A mon arrivée à Nanaimo, je reprenais enfin de l’oxygène et savourais une légère brise venue de la mer, en me promenant sur la marina. Après Victoria, Nanaimo est la deuxième ville de l’île de Vancouver. Les buildings plantés à la marina et les hydravions qui décollent, donnent à cette ville des faux airs de Vancouver.

Après une courte visite de la ville, ponctuée d’échanges avec des habitants toujours curieux de savoir où j’allais avec un vélo aussi chargé, il était temps pour moi de reprendre la route. Cette fois-ci j’empruntais la transcanadienne Highway 1, qui est un axe majeur. Après quelques kilomètres hors de la circulation, très vite s’était reparti pour l’enfer de la fournaise et du trafic. Malgré la crème solaire, mes bras et mes cuisses étaient en train de cuire. Au bord de l’asphyxie, je m’arrêta en urgence sur une aire de repos pour reprendre des forces à l’ombre d’un arbre. Je m’offris une pause douceur, grâce au gâteau à la noix de coco offert par Carol à mon départ de Parksville.

Après quelques kilomètres, mon arrivée à Ladysmith signa mon entrée dans la somptueuse Cowichan Valley. Un petit tour rapide dans la ville et je me dirigeais vers Chemainus, pour achever cette journée torride. Dix kilomètres avant Chemainus, je commençais à me mettre aux aguets, pour trouver un hébergement pour le soir. Sur le parking d’un petit commerce alimentaire, j’aperçu deux femmes en train de faire signer une pétition. Je m’arrêta leur demander si elles connaissaient un camping pas trop onéreux où planter ma tente pour la nuit. Spontanément, Debbie me proposa de venir planter ma tente dans son jardin. La suite ne fût qu’enchantement et émerveillement, puisque j’arriva à une somptueuse demeure, avec vue sur l’océan Pacifique. Encore une fois, je n’en revenais pas de la chance que j’avais. Debbie me proposa de dormir dans l’une des chambres, mais pour moi hors de question de manquer l’occasion de planter ma tente face à l’Océan Pacifique et la vue sur les sommets enneigés de Whistler.

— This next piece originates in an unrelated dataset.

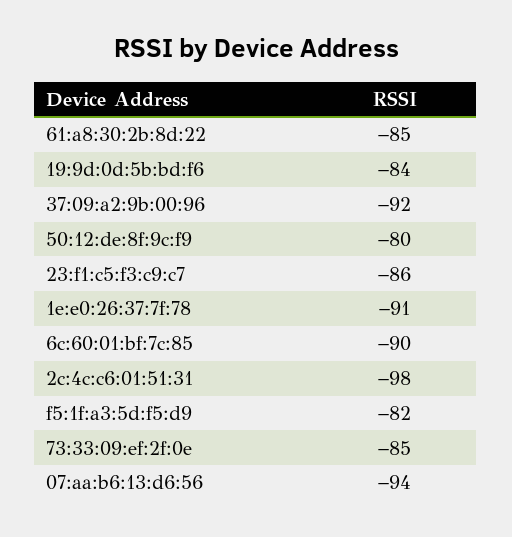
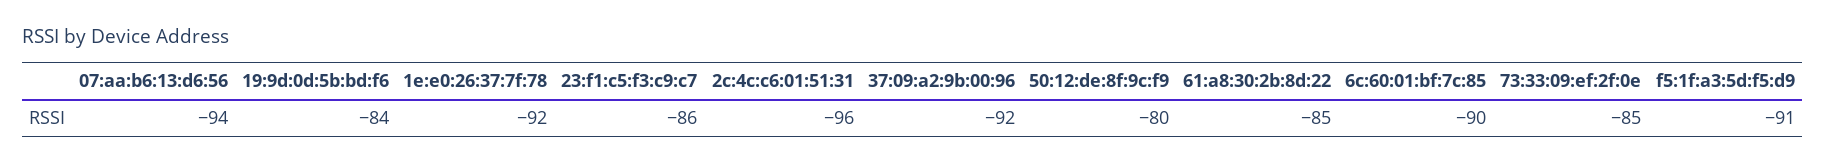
1e:e0:26:37:7f:78: -91 -> -92
2c:4c:c6:01:51:31: -98 -> -96
f5:1f:a3:5d:f5:d9: -82 -> -91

Une fois ma tente installée sur mon terrain cinq étoiles, Debbie me proposa de prendre une douche et m’invita à me joindre à elle pour le dîner. Installée à la terrasse, dans le silence et la quiétude, je savoura mes œufs frits, mon toast et ma soupe. L’enfer du trafic des voitures et la chaleur étouffante étaient déjà loin derrière moi. Debbie était originaire de l’Ontario. Son époux y faisait encore de nombreux déplacements pour son travail, d’où son absence ce soir.

Debbie Chemainus

Avant d’aller me coucher, j’assista au plus beau coucher de soleil qui m’avait été offert depuis mon arrivée en Colombie Britannique. En l’espace de quelques minutes, le ciel se colora de rose, de fuchsia et de mauve, propageant sa palette de couleurs dans le bleu gris de l’océan.

Coucher de soleil

Blottie dans mon sac de couchage, je tomba dans les bras de Morphée, bercée par le clapotis des vagues. Certes je n’étais pas la grande aventurière que tout le monde pensait que j’étais. Et si j’éprouvais encore quelques craintes à planter ma tente en pleine nature, je prenais goût à surmonter ma timidité pour aller à la rencontre des habitants. Chaque nouvelle rencontre, était une occasion pour moi de me nourrir de ces  personnalités aussi différentes que variées. Il y a tant à apprendre sur soi, lorsque l’on prend le temps d’écouter les autres.